Retracing the paths of famous poets across Switzerland

Consider this: Is it Switzerland's fame that has attracted so many poets over the years, or have the many poets who have visited there made the country famous? I pondered this riddle while wandering around the southwestern corner of this diverse land of lakes and craggy peaks, starting at cosmopolitan Montreux and working my way to tiny Simplon on the Italian border.

Byron visited Montreux with his friend Shelley in 1816 to look at Chillon Castle. The two English poets were retracing the steps of another writer, Rousseau, who set the climactic scene of his novel ''Julie ou la nouvelle Heloise'' there. I was glad when I visited the castle that I didn't come by boat , as Byron and Shelley had - Lake Geneva is still moody and often beset by squalls of the kind that upset their boat and nearly drowned them (as happened to Shelley six years later, off Italy).

Today Montreux has become an international resort attracting a hip, affluent crowd with a mild climate that allows palm trees to flourish in sight of the Alps. Chillon Castle lies just on the eastern edge of the city, moored on the lake like a stone boat at a jetty surrounded by expensive hotels.

It is said that Byron's guide at the castle filled his head with blather about a prisoner once held there, a radical named Bonivard. Whether because of the guide's stories or his own invention, Byron wrote ''The Prisoner of Chillon, '' transforming Bonivard into a martyr for freedom and the castle into a symbol of human struggle against hopeless odds.

The data:
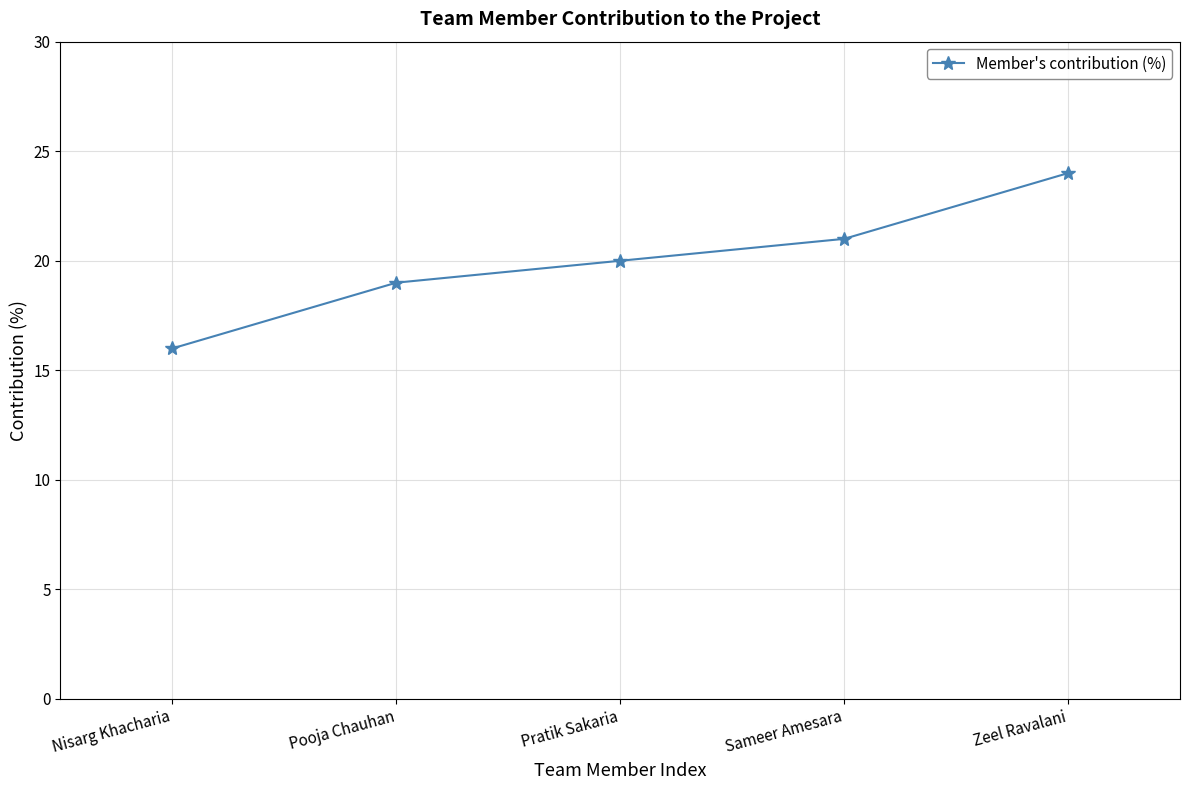

List the labels in order of value, largest first.

Zeel Ravalani, Sameer Amesara, Pratik Sakaria, Pooja Chauhan, Nisarg Khacharia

Your task: In the travel piece on poets in Switzerland, which prisoner did Byron turn into a martyr for freedom?

Solution to the problem: Bonivard, a radical once held at Chillon Castle.